Slow-Released Cationic Redox Activity Promoted Stable Anionic Redox and Suppressed Jahn–Teller Distortion in Layered Sodium Manganese Oxides
Ao Zeng, Jianyue Jiao, Hong Zhang, Enyue Zhao, Tao He, Zhenbang Xu, Xiaoling Xiao
Abstract
Manganese-based layered oxides are considered promising cathodes for sodium ion batteries due to their high capacity and low-cost manganese and sodium resources. Triggering the anionic redox reaction (ARR) can exceed the capacity limitation determined by conventional cationic redox.

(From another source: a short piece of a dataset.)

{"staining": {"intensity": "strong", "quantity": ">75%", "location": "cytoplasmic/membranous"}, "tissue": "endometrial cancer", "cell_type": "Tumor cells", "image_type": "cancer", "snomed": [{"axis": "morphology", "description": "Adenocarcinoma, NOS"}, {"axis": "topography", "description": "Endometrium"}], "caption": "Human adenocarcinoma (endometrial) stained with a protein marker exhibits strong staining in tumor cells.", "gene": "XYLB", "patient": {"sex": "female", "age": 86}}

However, the unstable ARR charge compensation and Jahn–Teller distortion of Mn 3+ ions readily result in structural degradation and rapid capacity fade. Here, we report a P2-type Na 0.8 Li 0.2 Mn 0.7 Cu 0.1 O 2 cathode that shows a capacity retention of 84.5% at 200 mA/g after 200 cycles. Combining in situ X-ray diffraction and multi other ex situ characterizations, we reveal that the enhanced cycling stability is ascribed to a slow release of cationic redox activity which can well suppress the Jahn–Teller distortion and favor the ARR reversibility. Furthermore, density-functional theory calculations demonstrate that the inhibited interlayer migration and reduced band gap facilitate the stability and kinetic behavior of ARR. These findings provide a perspective for designing high-energy-density cathode materials with ARR activity.